I'm trying to modify a value in the .text segment using protect to give me writing access:
int pageSize = sysconf(_SC_PAGE_SIZE);
int *toModify = (int *)(foo+5);
if (mprotect(toModify, pageSize, PROT_WRITE) < 0 ) {
perror("mprotect failed with error:");
return -1;
}
*toModify = 5;
printf("Modify :%i",foo());
mprotect does never work. It always returns an mprotect failed with error:: Invalid argument error.
foo is a method that returns an int that is stored 5bytes after the function(thats the reason for foo+5)
I have executed the following code on OS X 10.9, and it appears to have the desired behavior. The output is “foo returns 23.”
#include <stdint.h>
#include <stdio.h>
#include <stdlib.h>
#include <string.h>
#include <unistd.h>
#include <sys/mman.h>
extern int foo(void);
int main(void)
{
// New value to write into foo+5.
int NewValue = 23;
// Find page size for this system.
size_t pagesize = sysconf(_SC_PAGESIZE);
// Calculate start and end addresses for the write.

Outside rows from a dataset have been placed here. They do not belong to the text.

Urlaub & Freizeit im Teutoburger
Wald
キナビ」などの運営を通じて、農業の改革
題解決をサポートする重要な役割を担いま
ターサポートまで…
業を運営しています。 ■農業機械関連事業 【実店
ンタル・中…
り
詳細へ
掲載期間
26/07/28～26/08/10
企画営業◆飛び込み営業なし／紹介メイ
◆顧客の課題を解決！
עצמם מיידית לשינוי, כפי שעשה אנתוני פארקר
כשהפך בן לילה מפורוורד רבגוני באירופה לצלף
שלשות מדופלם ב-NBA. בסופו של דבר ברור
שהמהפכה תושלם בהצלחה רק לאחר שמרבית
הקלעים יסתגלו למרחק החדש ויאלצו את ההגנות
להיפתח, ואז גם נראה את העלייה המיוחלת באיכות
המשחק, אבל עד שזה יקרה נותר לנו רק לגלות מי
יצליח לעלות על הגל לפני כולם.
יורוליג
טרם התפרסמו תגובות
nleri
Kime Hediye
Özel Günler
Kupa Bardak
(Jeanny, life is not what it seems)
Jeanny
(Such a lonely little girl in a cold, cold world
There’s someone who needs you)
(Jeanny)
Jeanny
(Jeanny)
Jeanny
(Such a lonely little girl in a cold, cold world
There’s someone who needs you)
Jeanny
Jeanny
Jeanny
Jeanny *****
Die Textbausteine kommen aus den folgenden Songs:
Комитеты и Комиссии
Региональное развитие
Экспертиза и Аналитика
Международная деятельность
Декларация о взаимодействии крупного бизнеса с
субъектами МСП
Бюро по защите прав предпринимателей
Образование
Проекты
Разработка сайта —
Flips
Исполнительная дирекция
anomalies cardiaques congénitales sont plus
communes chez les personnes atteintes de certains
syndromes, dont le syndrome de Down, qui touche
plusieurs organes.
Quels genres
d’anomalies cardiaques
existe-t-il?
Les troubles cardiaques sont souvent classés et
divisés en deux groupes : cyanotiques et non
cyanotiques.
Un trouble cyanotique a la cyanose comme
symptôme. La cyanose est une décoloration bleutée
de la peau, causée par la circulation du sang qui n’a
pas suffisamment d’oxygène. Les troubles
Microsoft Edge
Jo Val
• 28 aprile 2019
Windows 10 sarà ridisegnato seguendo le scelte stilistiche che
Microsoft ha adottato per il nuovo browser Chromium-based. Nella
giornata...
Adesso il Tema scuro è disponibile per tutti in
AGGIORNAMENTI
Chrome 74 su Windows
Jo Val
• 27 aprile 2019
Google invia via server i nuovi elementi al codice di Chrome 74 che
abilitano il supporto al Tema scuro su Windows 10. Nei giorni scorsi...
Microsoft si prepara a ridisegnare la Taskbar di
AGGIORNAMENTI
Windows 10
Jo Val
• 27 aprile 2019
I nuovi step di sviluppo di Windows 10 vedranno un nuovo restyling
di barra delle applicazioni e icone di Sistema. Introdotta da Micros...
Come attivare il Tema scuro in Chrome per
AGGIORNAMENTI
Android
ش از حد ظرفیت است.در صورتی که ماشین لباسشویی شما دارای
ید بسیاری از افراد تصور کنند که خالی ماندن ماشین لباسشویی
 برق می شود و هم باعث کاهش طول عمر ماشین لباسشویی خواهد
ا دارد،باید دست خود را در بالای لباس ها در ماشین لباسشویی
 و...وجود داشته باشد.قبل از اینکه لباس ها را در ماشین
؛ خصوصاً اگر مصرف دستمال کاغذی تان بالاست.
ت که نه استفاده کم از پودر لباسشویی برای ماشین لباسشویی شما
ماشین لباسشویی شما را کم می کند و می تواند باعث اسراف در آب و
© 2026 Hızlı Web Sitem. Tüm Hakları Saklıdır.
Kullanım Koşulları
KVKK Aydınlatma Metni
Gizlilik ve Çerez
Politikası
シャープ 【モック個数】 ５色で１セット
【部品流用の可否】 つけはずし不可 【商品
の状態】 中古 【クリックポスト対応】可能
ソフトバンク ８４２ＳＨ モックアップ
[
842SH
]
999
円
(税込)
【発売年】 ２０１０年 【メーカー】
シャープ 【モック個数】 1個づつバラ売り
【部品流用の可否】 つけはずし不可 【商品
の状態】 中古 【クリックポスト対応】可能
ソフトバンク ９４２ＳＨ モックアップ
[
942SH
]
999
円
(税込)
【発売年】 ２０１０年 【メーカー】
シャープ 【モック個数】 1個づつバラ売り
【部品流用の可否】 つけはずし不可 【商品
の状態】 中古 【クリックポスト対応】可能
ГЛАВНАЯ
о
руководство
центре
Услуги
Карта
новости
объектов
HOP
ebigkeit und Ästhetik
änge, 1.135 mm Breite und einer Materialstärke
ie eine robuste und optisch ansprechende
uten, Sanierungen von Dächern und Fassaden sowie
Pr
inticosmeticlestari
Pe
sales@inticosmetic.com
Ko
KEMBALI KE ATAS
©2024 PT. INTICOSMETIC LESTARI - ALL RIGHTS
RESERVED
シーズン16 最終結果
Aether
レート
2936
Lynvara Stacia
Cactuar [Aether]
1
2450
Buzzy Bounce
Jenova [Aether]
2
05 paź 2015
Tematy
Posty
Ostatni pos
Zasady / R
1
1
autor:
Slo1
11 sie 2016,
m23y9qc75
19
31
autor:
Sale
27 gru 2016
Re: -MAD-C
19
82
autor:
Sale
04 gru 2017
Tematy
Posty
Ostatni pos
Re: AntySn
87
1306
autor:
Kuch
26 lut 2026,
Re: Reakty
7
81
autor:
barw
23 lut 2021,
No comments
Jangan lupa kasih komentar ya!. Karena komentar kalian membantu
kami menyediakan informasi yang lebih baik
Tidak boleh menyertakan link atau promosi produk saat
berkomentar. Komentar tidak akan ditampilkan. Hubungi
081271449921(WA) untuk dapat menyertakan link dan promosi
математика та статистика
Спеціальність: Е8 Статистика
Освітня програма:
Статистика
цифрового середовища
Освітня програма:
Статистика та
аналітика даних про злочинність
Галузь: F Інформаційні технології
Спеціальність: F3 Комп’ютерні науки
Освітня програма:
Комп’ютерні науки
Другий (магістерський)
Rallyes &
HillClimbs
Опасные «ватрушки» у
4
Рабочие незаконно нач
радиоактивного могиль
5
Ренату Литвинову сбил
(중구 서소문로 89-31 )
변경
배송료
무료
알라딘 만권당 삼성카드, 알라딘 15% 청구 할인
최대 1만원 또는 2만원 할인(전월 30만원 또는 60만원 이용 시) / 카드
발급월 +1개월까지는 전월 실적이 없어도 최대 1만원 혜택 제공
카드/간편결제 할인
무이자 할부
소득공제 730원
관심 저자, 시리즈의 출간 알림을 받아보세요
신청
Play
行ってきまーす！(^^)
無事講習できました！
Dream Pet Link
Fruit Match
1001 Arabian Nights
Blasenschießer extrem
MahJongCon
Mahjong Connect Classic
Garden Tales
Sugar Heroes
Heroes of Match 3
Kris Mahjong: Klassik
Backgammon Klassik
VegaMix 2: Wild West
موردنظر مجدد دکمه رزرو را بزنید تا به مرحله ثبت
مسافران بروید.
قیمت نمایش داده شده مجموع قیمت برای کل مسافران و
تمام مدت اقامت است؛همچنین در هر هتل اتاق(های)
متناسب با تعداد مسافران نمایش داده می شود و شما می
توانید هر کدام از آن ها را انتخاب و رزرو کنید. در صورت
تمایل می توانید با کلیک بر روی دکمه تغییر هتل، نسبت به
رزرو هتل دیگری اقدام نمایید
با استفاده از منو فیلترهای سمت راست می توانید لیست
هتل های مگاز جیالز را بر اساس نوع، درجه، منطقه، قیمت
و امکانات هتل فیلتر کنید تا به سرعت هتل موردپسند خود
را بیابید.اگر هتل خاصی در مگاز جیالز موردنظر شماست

uintptr_t start = (uintptr_t) &foo + 5;
uintptr_t end = start + sizeof NewValue;
// Calculate start of page for mprotect.
uintptr_t pagestart = start & -pagesize;
// Change memory protection.
if (mprotect((void *) pagestart, end - pagestart,
PROT_READ | PROT_WRITE | PROT_EXEC))
{
perror("mprotect");
exit(EXIT_FAILURE);
}
// Write new bytes to desired location.
memcpy((void *) start, &NewValue, sizeof NewValue);
// Some systems could require an invalidate of instruction cache here.
// Try modified function.
printf("foo returns %d.\n", foo());
return 0;
}
For foo, I used this assembly code. Both sources were built with cc -arch i386.
.globl _foo
_foo:
nop
nop
nop
nop
mov $42, %eax
ret
You should modify code this way only as a learning exercise and not use it in any deployed application.